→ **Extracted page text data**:
++++++++

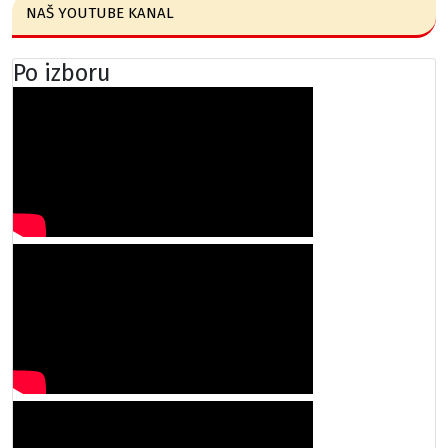
NAŠ YOUTUBE KANAL
Po izboru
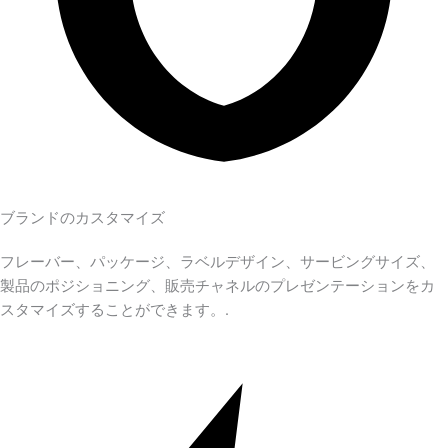
ブランドのカスタマイズ
フレーバー、パッケージ、ラベルデザイン、サービングサイズ、
製品のポジショニング、販売チャネルのプレゼンテーションをカ
スタマイズすることができます。.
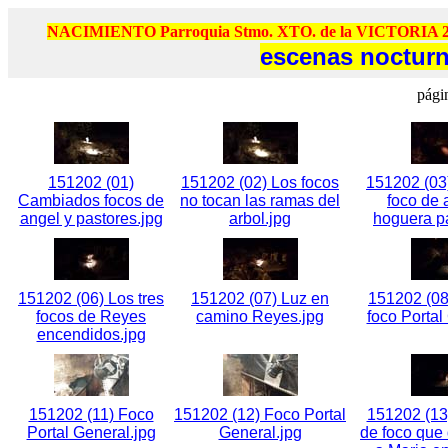
NACIMIENTO Parroquia Stmo. XTO. de la VICTORIA 2
escenas nocturn
pági
151202 (01)
151202 (02) Los focos
151202 (03
Cambiados focos de
no tocan las ramas del
foco de 
angel y pastores.jpg
arbol.jpg
hoguera pa
151202 (06) Los tres
151202 (07) Luz en
151202 (08
focos de Reyes
camino Reyes.jpg
foco Portal
encendidos.jpg
151202 (11) Foco
151202 (12) Foco Portal
151202 (13
Portal General.jpg
General.jpg
de foco que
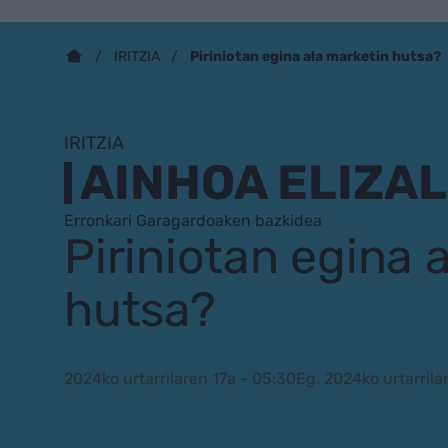
Piriniotan egina ala marketin hutsa?
IRITZIA
IRITZIA
AINHOA ELIZA
Erronkari Garagardoaken bazkidea
Piriniotan egina 
hutsa?
2024ko urtarrilaren 17a - 05:30
Eg. 2024ko urtarrila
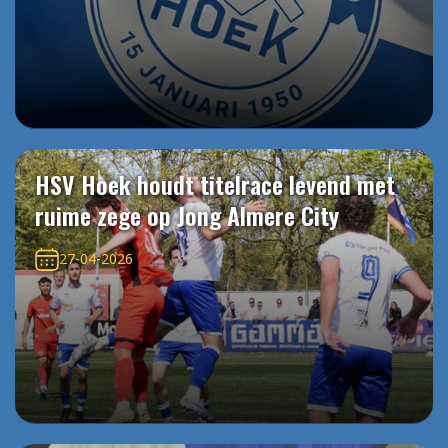
HSV Hoek houdt titelrace levend met
ruime zege op Jong Almere City
27-04-2026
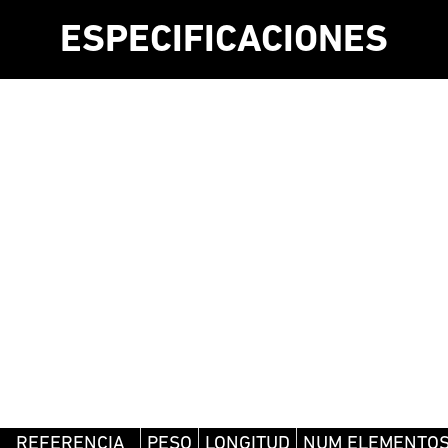
ESPECIFICACIONES
REFERENCIA
PESO
LONGITUD
NUM ELEMENTO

++++++++

→ **Task to complete**:
Replace "ESPECIFICACIONES" with "CARACTERÍSTICAS" throughout the lines above, leaving everything else unchanged, and omit the pictures from your answer.

→ **Response to this exercise**:
NAŠ YOUTUBE KANAL
Po izboru
ブランドのカスタマイズ
フレーバー、パッケージ、ラベルデザイン、サービングサイズ、
製品のポジショニング、販売チャネルのプレゼンテーションをカ
スタマイズすることができます。.
NACIMIENTO Parroquia Stmo. XTO. de la VICTORIA 2
escenas nocturn
pági
151202 (01)
151202 (02) Los focos
151202 (03
Cambiados focos de
no tocan las ramas del
foco de 
angel y pastores.jpg
arbol.jpg
hoguera pa
151202 (06) Los tres
151202 (07) Luz en
151202 (08
focos de Reyes
camino Reyes.jpg
foco Portal
encendidos.jpg
151202 (11) Foco
151202 (12) Foco Portal
151202 (13
Portal General.jpg
General.jpg
de foco que
Piriniotan egina ala marketin hutsa?
IRITZIA
IRITZIA
AINHOA ELIZA
Erronkari Garagardoaken bazkidea
Piriniotan egina 
hutsa?
2024ko urtarrilaren 17a - 05:30
Eg. 2024ko urtarrila
HSV Hoek houdt titelrace levend met
ruime zege op Jong Almere City
27-04-2026
CARACTERÍSTICAS
REFERENCIA
PESO
LONGITUD
NUM ELEMENTO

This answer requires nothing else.